Von Christus haben wir das Wort: "Meine Speise ist es, den Willen meines Vaters zu tun." Es gibt also eine Idee, die sein ganzes Leben beherrscht, der Gehorsam gegenüber dem Vater. Davon gibt es kein Abweichen nach rechts oder links. Es werden von ihm auch Gemütserregungen berichtet. Leidenschaftlichkeit, wie wir sie von Christus kennen, und Fanatismus sind aber zwei verschiedene Dinge. Leidenschaft ist etwas Edles, wo sie fehlt, da versinkt der Mensch in eine flache und spießerische Haltung. Er wagt nichts mehr, ist ohne Überzeugung, ohne Kraft und Schwung. Der leiden-schaftliche Mensch hat mit dem Fanatiker gemein - auch deswegen kann man sie so leicht verwechseln – dass beide nach dem Höchsten und Letzten streben. Daher darf es nicht verwundern, wenn wir gerade im religiösen Bereich sowohl den leidenschaftlichen Menschen als auch den fanatischen kennen. Beide sind Ausnahmemenschen. Aber irgendwo liegt ein großer Unterschied, und es ist wichtig, ihn zu kennen oder wenigstens zu ahnen.

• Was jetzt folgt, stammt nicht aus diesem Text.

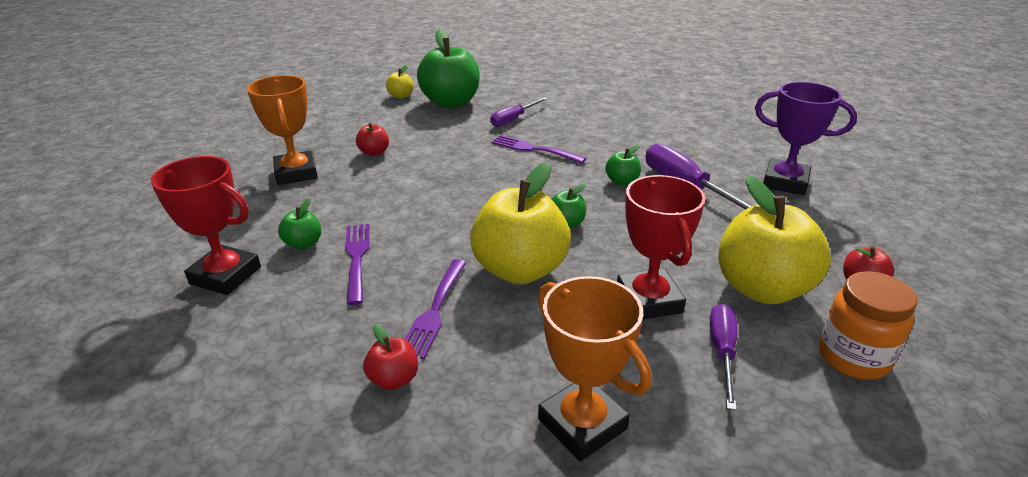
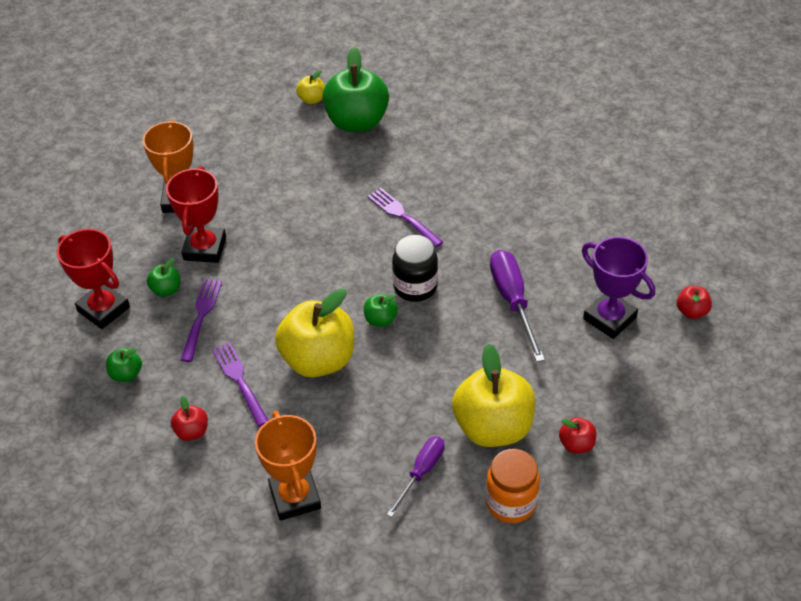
camera: 20 degrees right, 15 degrees up
(374, 152) = (256, 186): red apple -> red apple (692, 311)
(435, 309) = (240, 381): purple fork -> purple fork turned 120 degrees clockwise
(513, 119) = (406, 165): purple screwdriver -> none
(583, 193) = (415, 287): none -> black jar
(622, 181) = (459, 280): green apple -> green apple (126, 374)
(648, 300) = (398, 415): red trophy -> red trophy (205, 248)

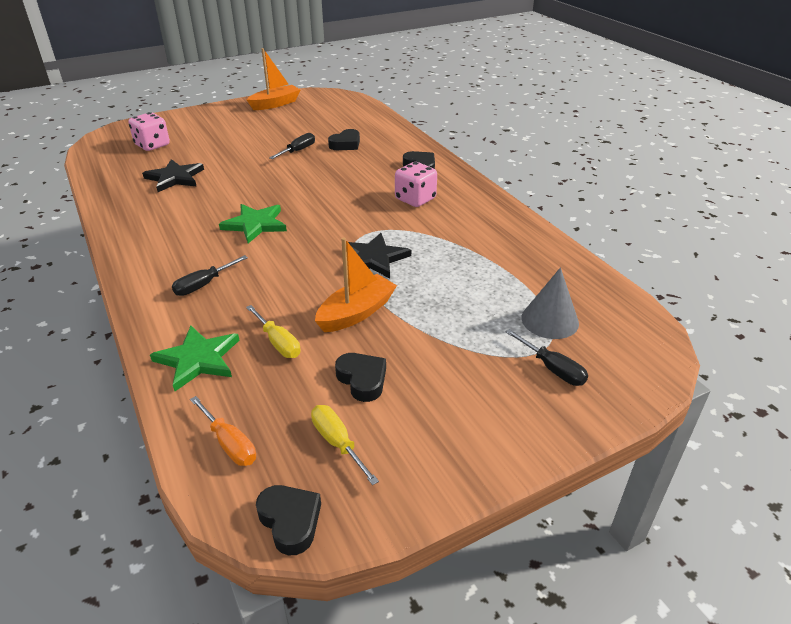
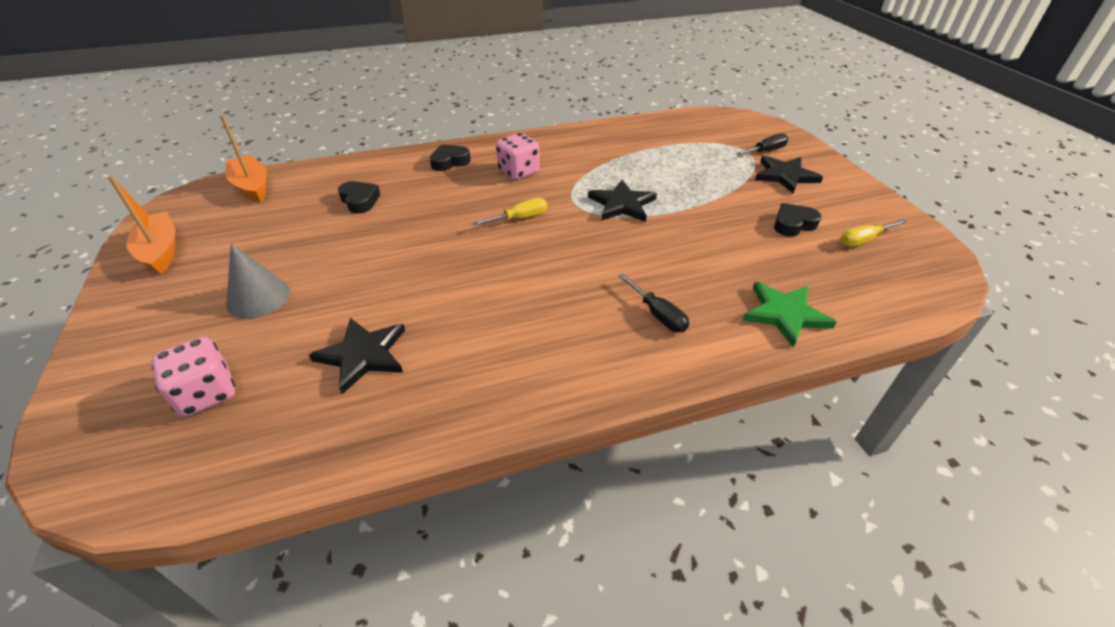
camera: 80 degrees left, 5 degrees up
(229, 443) = (884, 293): orange screwdriver -> none
(255, 224) = (535, 275): green star -> none
(278, 342) = (753, 264): yellow screwdriver -> yellow screwdriver (519, 218)
(290, 521) = (943, 264): black heart -> none
(298, 151) = (351, 237): black screwdriver -> none
(356, 313) = (707, 220): orange boat -> orange boat (252, 186)
(485, 383) = (785, 176): none -> black star
(550, 320) = (713, 143): grey cone -> grey cone (258, 297)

Wo aber liegt der Unterschied? Er zeigt sich in den Augenblicken, in denen der fanatische Weltverbesserer, Reformer oder Revolutionär in höchste Erregung gerät. Dann legt er die Tiefenschichten seiner Seele bloß. An drei aufeinander folgenden Sonntagen hat Savonarola z. B. gegen seinen großen Feind gewettert: "Schlagt ihm den Kopf ab ...." Ein anderer Rebell in Christo wollte "keinen Menschen auf dieser Erde verschonen, der dem Worte Gottes widersteht." Hier sehen wir die Grenze, die echte Leidenschaft von ungutem Fanatismus trennt, Oft geht diese Grenze durch ein und denselben Menschen. Wer zu Terror, Zwang und Gewalttaten, wer zur Ausrottung seiner Gegner aufruft, hat diese Grenze eindeutig überschritten, Seine Offensive gegen das Böse ist gepaart mit Hassgefühlen und das Gefährliche ist, dass diese Hassgefühle sich leicht übertragen auf die Masse. Wehe denen, die Objekte dieses Hasses sind, seien es die Juden, die Ketzer, die Kommunisten, die Amerikaner, die satten Bürger.... die Reihe lässt sich beliebig fortsetzen, Misstrauen wir den Fanatikern, den frommen nicht weniger als den politischen.